We don’t! We actually review the reasons for changes and then carry out upgrades at our convenience. However, that’s not for everybody – you have to understand what the security bulletins mean, you have to have a properly secured server, and you have to have good working practices. It would be nice if there were frequently patched, stable enterprise releases that had no more than annual release schedules. One day, a company with a lot of enterprise clients will fork or create a WP distro in such a way and it will be one step closer to getting broad acceptance of the system.

5) What sort of processes do you have in place for upgrading WordPress?

We have staging servers running copies of the live site. We test the upgrades here first, and develop an upgrade plan. We then use this to upgrade the main sites promptly. There are always backups available in order to allow for a rapid roll-back if required.

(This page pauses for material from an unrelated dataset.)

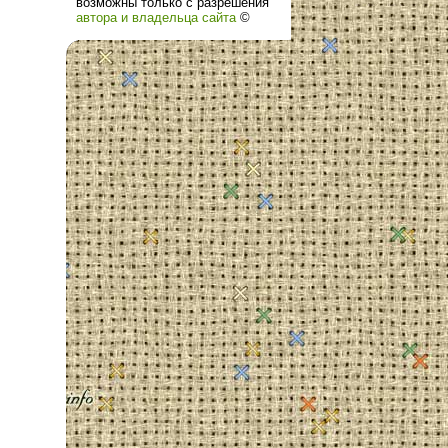
возможны только с разрешения
автора и владельца сайта
©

6) What advice would you give to anyone planning to use WordPress at enterprise level?

Go for it, but don’t think it’s the panacea to all costs and savings. Be prepared for resistance in many quarters, and get your explanations of the benefits *and* disadvantages in order.

7) What your essential plugins for using WordPress for enterprise?

That’s an open ended question and I don’t think there’s any answer as each implementation is different! WPDirAuth is useful for LDAP authentication. A lot of our stuff is custom and unreleased, so we can’t really list those out.